Excerpt |
Buying Guides

Cost to Install a Used Chiller in Florida

Demo Dynasty Team 6 min read
Cost to Install a Used Chiller in Florida
Demo Dynasty

The price you pay for a used chiller and the price to get it running are two different numbers, and the gap surprises a lot of first-time buyers. A great deal on the machine can turn mediocre if you didn't budget the rigging, the piping, and the tax. We pull chillers out of plants and set them into new homes constantly, so we know exactly where the install dollars go. Here's the full picture for a Florida install, with real ranges.

The pieces of an install budget

An installed used chiller cost breaks into six buckets:

  • The machine — the used chiller itself
  • Delivery — freight from the yard to your site
  • Rigging — craning and moving the unit into position
  • Mechanical connection — chilled water and condenser piping, pumps, valves
  • Electrical — power, starter, disconnect, controls tie-in
  • Permits, tax, and startup — Florida sales tax, permitting, commissioning

Miss any one of these and your budget is fiction. Let's put numbers on each.

Delivery and rigging

This is the bucket buyers underestimate most.

Delivery inside Florida is relatively cheap because there's deep local supply — figure roughly 800 to 3,000 dollars depending on distance and unit size. Freighting a machine down from out of state can easily triple that, which is a real argument for buying local. We cover the logistics in used chiller delivery and rigging in Florida.

Rigging is about access, not just weight. A rooftop set with clean crane access on a 400-ton machine might run 3,000 to 8,000 dollars. A machine that has to thread through a tight mechanical-room path, or one that needs a large crane and a lane closure downtown, can run 10,000 to 30,000 dollars or more. A 1,000-ton centrifugal can weigh over 40,000 pounds, so the crane size drives the cost.

The single biggest rigging variable is the path in. Straight shot through a louvered wall is cheap. Basement mechanical room with a 90-degree turn is expensive.

Mechanical and electrical connection

Piping. Tying the chiller into existing chilled-water and condenser-water loops means pipe, fittings, valves, and pump work. For a straightforward tie-in to an existing loop, budget 8,000 to 25,000 dollars. A fresh loop or a cooling-tower connection on a water-cooled machine pushes higher.

Electrical. A used chiller needs power, a properly sized starter or VFD, a disconnect, and a controls tie-in to your building automation. Figure 5,000 to 20,000 dollars depending on the machine's amperage and how far the power has to run. Big centrifugals draw serious current, so the feeder and starter can dominate this line.

Air-cooled machines skip the cooling tower and condenser-water piping entirely, which is why they're cheaper to install even though they're less efficient to run. If the install budget is tight, that trade-off is worth weighing — see air-cooled vs water-cooled used chiller.

Recorded information |
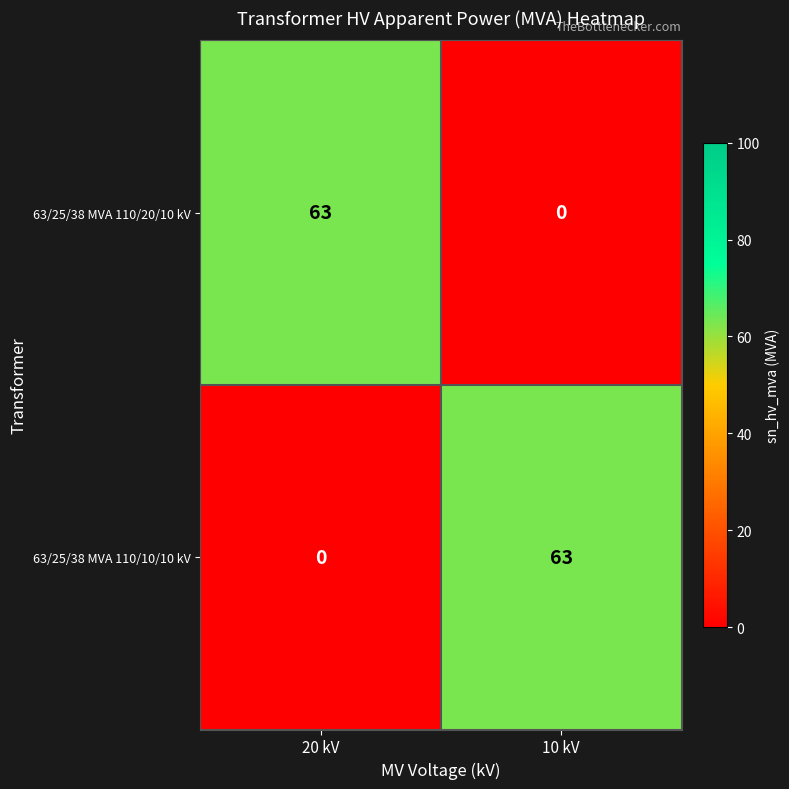

The 63/25/38 MVA 110/20/10 kV series shows 0 at 10 kV. True or false?

True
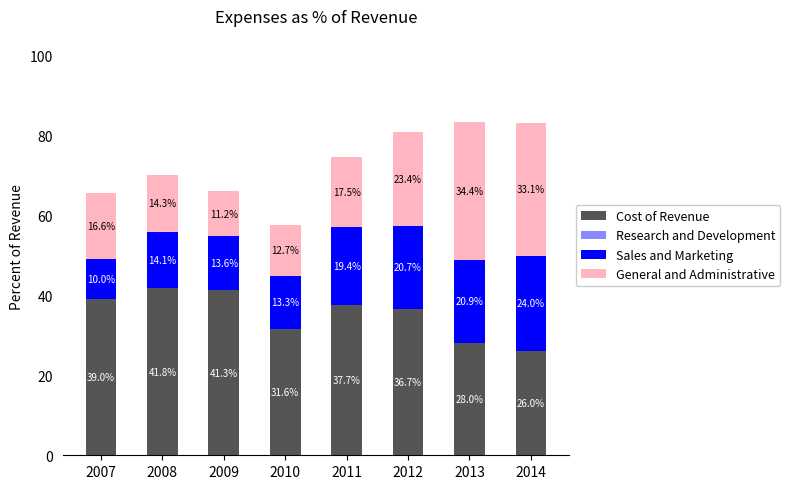

Which category has the lowest value in the Cost of Revenue series?

2014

Problem statement | Into which cost buckets does the chiller install guide above divide an installed used chiller's price?

Task result |
- The machine
- Delivery
- Rigging
- Mechanical connection
- Electrical
- Permits, tax, and startup